Removing newlines in FASTA file increases ZSTD compression ratio by 10x
12 comments
·September 12, 2025mfld
nolist_policy
It uses more memory (up to +2gb) during decompression as well -> potential DoS.
leobuskin
What about a specialized dict for FASTA? Shouldn't it increase ZSTD compression significantly?
bede
Yes I'd expect a dict-based approach to do better here. That's probably how it should be done. But --long is compelling for me because using it requires almost no effort, it's still very fast, and yet it can dramatically improve compression ratio.
rini17
This might in general be a good preprocessing step to check for punctuation repeating in fixed intervals and remove it, and restore after decompression.
vintermann
That turns in into specialized compression, which DNA already has plenty of. Many forms of specialized compression even allow string-related queries directly on the compressed data.
bede
Yes, it sounds like 7-Zip/LZMA can do this using custom filters, among other more exotic (and slow) statistical compression approaches.
Kim_Bruning
Now I'm wondering why this works. DNA clearly has some interesting redundancy strategies. (it might also depend on genome?)
dwattttt
The FASTA format stores nucleotides in text form... compression is used to make this tractable at genome sizes, but it's by no means perfect.

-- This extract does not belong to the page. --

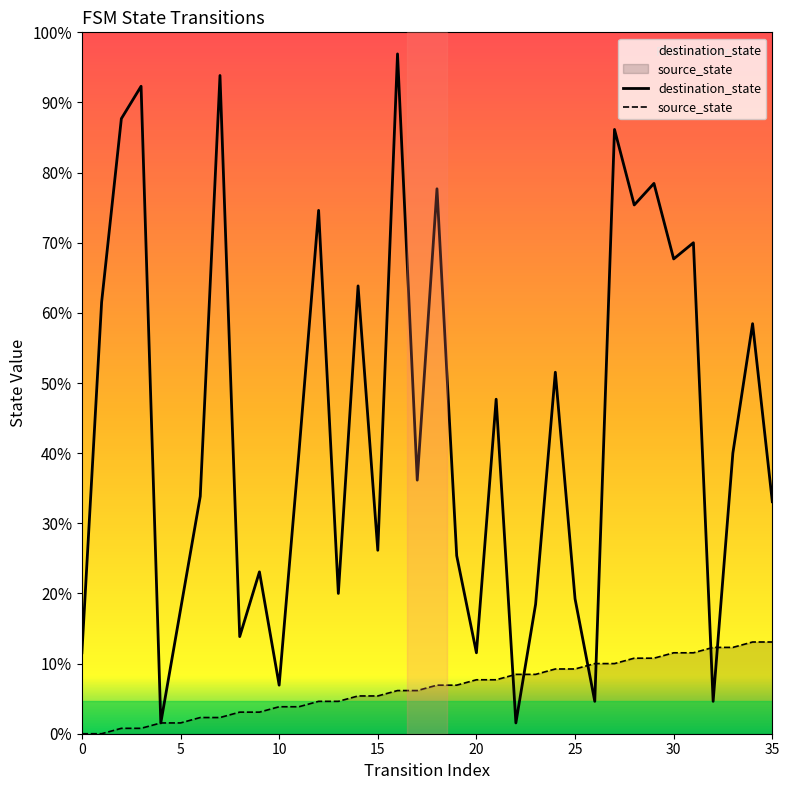

Rank the series by their average value, from lowest to highest.

source_state, destination_state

Depending on what you need to represent, you can get a 4x reduction in data size without compression at all, by just representing a GATC with 2 bits, rather than 8.

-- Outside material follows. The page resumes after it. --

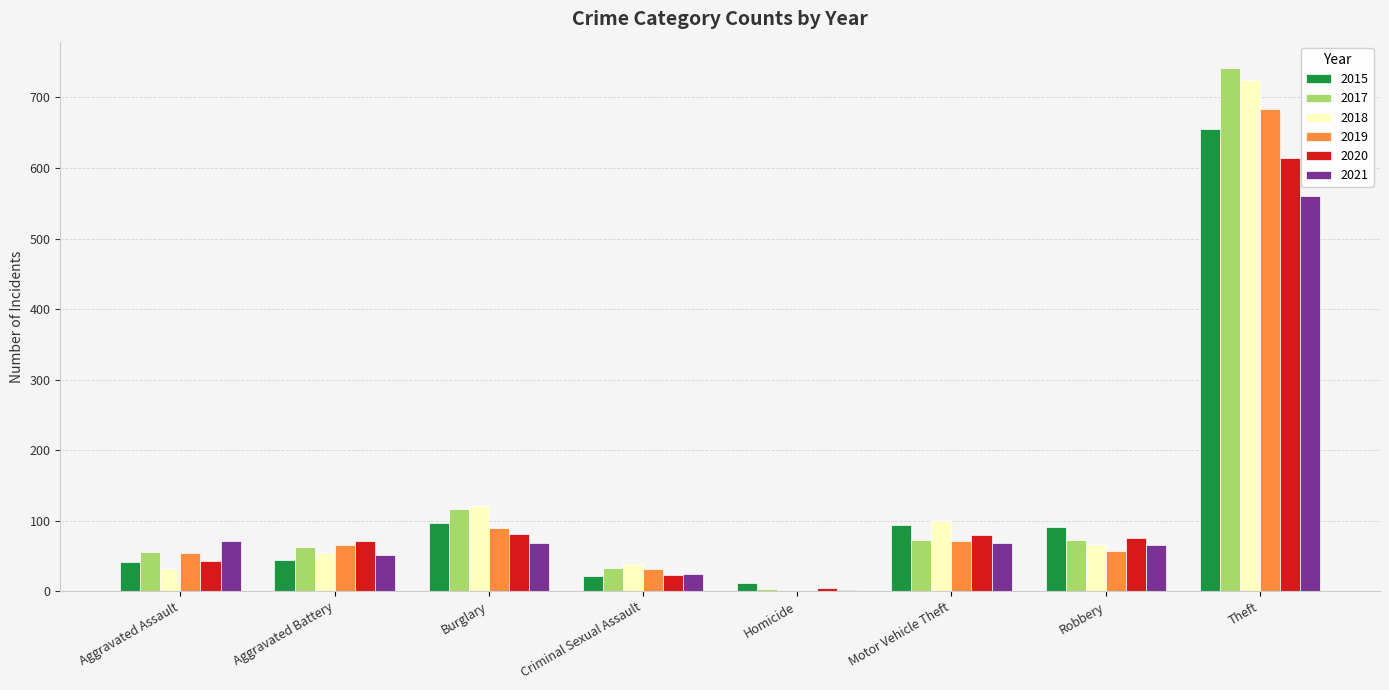

Which category has the highest value in the 2018 series?

Theft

Compression on top of that "should" result in the same compressed size as the original text (after all, the "information" being compressed is the same), except that compression isn't perfect.
Newlines are an example of something that's "information" in the text format that isn't relevant, yet the compression scheme didn't know that.
hyghjiyhu
I think one important factor you missed to account for is frameshifting. Compression algorithms work on bytes - 8 bits. Imagine that you have the exact same sequence but they occur at different offsets mod 4. Then your encoding will give completely different results, and the compression algorithm will be unable to make use of the repetition.
vintermann
This is a dataset of bacterial DNA. Any two related bacteria will have long strings of the same letters. But it won't be neatly aligned, so the line breaks will mess up pattern matching.
bede
Exactly. The line breaks break the runs of otherwise identical bits in identical sequences. Unless two identical subsequences are exactly in phase with respect to their line breaks, the hashes used for long range matching are different for otherwise identical subsequences.